Design executive Bob Baxley speaks during the Herald Design Forum 2016 held at the Grand Hyatt Seoul on Tuesday. (Park Hae-mook/The Korea Herald)



However, this eager desire to create innovative design is only looking at the top of the iceberg, according to Baxley, who has also worked at Apple and Yahoo.


“You have to think about design as an outcome from expectations determined by culture,” he said. “Culture is ultimately determined by mission, which is driven by vision.”


During his time in the Silicon Valley, Baxley noticed a recurring trait in companies that fell behind their competitors.


“When you talk to these founders, they don’t know exactly why they started their companies,” he said.


Baxley believes that vision answers the critical question of why companies exist. Silicon Valley entrepreneurs, in particular, are concerned with making the world a better place.


Google, for example, aims to “organize all the world’s information.” Although this seemingly simple, yet audacious, goal may never be realized, Baxley believes that it inspires the IT giant to continue creating and innovating.


Since the early 20th century, US companies have followed a general evolutionary pattern, starting out technology-driven, then quality-driven, and ultimately becoming product-driven.

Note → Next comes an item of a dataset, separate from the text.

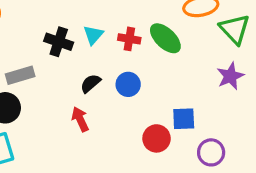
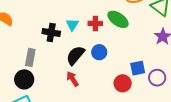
gray rectangle: (20, 75) -> (30, 57), turned -54
black semicircle: (91, 83) -> (75, 55), size x1.5
purple circle: (211, 152) -> (157, 78), moved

No matter what developmental stage an organization wants to focus on, design -- ranging from logos to marketing campaigns -- must clearly reflect its vision.

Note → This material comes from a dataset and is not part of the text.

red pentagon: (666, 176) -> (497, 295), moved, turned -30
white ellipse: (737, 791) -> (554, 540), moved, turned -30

In 2013, Apple released a TV ad that featured a boy relentlessly on his iPhone throughout his family’s Christmas reunion. At the end, he reveals to his family that he had been filming and compiling footages of the their time together.


“This ad does not feature the iPhone much,” Baxley noted. “However, it aligns with Apple’s mission to lift humanity and bring people together through technology.”


Design executive Bob Baxley speaks during the Herald Design Forum 2016 held at the Grand Hyatt Seoul on Tuesday. (Park Hae-mook/The Korea Herald)



There are also rare companies that go beyond technology, quality and product, and focus on making memories.


“When Walt Disney was sitting on a park bench watching his two daughters play outside, he had the idea to create a space where kids and parents can interact together,” Baxley said. Over a decade later, that idea was realized in Disneyland. 


To live up to its motto “The Happiest Place on Earth,” the theme park has been designed to be experience-driven.


“Design is clear thinking made visible,” Baxley said, borrowing the words of US statistician Edward Tufte. “With successful companies, I see a straight line connecting initial insight to how that pursuit gets manifested in the world.”